O diretor da FBB reconheceu o desafio de atender nos editais às exigências dos órgãos de fiscalização e às demandas por simplificação dos empreendedores e gestores sociais. “No período em que o edital está aberto, estamos realizando oficinas e orientando as pessoas sobre como preencher e desenhar o projeto.”
No momento, a FBB tem três editais abertos: um de recuperação de áreas degradadas no cerrado brasileiro e dois envolvendo tecnologias sociais, com inscrições aberta até 29 de junho.

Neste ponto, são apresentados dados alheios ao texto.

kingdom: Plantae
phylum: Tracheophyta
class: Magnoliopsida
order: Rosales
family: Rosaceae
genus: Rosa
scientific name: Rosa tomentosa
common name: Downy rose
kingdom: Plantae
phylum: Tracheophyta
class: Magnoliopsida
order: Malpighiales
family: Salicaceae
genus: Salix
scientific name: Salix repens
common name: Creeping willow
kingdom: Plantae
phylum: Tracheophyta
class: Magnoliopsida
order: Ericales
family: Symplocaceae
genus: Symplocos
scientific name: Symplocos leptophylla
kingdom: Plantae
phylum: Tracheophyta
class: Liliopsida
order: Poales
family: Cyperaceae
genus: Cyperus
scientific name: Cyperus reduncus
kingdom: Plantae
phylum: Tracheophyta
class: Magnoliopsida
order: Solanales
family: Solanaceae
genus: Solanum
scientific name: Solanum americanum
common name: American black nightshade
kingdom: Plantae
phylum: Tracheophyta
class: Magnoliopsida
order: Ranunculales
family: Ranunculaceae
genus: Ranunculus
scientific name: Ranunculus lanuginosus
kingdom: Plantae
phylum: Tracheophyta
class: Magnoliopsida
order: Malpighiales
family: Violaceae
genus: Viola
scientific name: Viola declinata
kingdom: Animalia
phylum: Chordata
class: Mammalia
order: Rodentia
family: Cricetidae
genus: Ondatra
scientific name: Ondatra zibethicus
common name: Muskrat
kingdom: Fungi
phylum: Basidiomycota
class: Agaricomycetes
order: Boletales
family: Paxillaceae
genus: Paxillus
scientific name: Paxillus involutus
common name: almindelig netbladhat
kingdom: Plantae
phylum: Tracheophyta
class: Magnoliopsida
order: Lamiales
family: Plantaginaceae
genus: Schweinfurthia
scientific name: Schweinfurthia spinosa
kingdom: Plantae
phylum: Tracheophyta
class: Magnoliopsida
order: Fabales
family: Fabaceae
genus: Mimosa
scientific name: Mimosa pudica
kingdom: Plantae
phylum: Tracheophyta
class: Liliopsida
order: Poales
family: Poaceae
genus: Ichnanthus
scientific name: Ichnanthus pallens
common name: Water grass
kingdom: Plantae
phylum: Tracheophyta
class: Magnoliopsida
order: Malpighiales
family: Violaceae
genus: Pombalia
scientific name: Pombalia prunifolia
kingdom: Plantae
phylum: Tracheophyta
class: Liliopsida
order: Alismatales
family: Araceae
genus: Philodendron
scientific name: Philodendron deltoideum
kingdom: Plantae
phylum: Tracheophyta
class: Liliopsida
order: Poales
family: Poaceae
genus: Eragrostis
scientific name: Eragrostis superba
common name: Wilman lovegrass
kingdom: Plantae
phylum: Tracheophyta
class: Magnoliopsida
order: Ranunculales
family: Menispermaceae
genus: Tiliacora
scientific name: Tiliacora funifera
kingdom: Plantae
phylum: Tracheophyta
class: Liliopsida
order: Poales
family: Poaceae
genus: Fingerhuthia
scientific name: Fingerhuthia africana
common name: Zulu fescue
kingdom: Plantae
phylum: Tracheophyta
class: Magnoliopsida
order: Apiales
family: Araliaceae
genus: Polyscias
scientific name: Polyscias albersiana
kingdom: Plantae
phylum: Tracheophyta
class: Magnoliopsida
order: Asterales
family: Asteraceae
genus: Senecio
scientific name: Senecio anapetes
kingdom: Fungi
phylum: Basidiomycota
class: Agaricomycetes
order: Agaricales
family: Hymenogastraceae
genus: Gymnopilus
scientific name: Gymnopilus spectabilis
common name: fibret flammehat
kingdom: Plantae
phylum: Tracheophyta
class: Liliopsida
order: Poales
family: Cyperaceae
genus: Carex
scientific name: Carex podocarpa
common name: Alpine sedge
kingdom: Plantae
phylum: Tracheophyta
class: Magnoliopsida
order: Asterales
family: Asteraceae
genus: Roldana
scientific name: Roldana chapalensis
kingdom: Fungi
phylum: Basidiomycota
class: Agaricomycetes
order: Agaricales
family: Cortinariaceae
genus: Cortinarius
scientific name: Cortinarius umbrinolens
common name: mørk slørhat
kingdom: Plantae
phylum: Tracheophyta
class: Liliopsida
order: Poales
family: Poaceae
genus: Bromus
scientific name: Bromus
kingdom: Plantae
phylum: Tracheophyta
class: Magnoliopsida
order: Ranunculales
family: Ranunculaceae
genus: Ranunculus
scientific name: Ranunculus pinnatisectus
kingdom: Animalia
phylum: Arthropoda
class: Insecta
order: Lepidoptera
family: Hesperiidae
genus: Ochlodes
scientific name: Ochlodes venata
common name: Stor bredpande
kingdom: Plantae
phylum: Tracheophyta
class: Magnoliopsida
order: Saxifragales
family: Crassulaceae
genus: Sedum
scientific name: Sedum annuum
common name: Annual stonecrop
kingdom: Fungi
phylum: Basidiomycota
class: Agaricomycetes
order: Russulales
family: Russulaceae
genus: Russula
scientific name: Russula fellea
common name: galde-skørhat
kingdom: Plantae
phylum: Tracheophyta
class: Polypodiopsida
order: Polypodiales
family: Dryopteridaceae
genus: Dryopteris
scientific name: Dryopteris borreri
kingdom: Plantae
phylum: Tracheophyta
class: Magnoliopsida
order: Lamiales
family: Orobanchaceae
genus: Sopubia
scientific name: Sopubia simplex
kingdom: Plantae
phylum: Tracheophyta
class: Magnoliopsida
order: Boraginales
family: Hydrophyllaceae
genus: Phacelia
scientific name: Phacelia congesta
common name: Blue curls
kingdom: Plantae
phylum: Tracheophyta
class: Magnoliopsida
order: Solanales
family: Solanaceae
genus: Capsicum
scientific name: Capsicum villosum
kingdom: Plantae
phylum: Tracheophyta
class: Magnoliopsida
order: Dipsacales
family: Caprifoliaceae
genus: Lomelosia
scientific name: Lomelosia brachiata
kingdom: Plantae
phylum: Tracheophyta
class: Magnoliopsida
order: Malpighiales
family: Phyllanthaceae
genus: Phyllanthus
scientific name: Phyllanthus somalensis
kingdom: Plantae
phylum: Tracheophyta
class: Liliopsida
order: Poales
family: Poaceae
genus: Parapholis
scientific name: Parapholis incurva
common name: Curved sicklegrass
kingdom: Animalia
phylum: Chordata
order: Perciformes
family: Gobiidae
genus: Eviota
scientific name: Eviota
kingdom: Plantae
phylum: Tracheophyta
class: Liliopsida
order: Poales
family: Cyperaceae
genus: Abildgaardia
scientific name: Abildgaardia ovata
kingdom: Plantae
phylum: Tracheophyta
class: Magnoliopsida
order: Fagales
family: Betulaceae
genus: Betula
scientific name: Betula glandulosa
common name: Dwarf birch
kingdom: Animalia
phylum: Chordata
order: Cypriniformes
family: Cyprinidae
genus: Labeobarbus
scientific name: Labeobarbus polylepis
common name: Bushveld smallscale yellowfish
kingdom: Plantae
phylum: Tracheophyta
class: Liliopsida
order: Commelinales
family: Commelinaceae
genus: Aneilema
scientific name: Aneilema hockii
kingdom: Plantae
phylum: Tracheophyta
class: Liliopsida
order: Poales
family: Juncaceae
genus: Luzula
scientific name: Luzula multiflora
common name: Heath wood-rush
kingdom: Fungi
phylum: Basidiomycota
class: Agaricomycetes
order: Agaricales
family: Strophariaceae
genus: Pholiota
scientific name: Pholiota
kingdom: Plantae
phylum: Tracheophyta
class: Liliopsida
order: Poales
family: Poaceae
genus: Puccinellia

O Ministério da Ciência e Tecnologia acaba de lançar um edital de R$ 6 milhões, com o intuito de alcançar 1.300 municípios.
DOMÍNIO PÚBLICO
No último bloco do debate, a psicóloga Cláudia Vidigal, idealizadora do Instituto Fazendo História e do Grupo Nós, falou sobre seu trabalho com crianças e adolescentes nos abrigos.
“O Fazendo História possibilita que a criança conte a si mesma a sua história, a partir de fotos e conversas. Resgatamos coisas que o juiz não via, o educador não via. Assim, podem construir sua versão de si mesmas, sem se sentirem vítimas.”
É o tipo de tecnologia social que, segundo ela, a exemplo das quase mil já certificadas pela FBB precisam ganhar ainda mais escala. “São milhares de tecnologias que a gente pode se apropriar, reconhecer e replicar. Quantas poderiam ser mais divulgadas e ampliadas país afora?”, indagou Cláudia.
“Tecnologia social é de domínio público. A beleza está justamente em poder se apropriada por todos”, respondeu Biruel.
Para o assessor do Pnud, as tecnologias sociais são um dos instrumentos para atingir os 17 Objetivos de Desenvolvimento Sustentável (ODSs) da agenda 2030 da ONU, que se propõem a responder à pergunta: “Para onde queremos ir como humanidade?”.
“Elas nos permitem atuar nessas temáticas de maneira abrangente. Porque se o mundo não for melhor, mais justo e mais inclusivo até 2030, não vai ser para ninguém”, concluiu Haroldo Machado.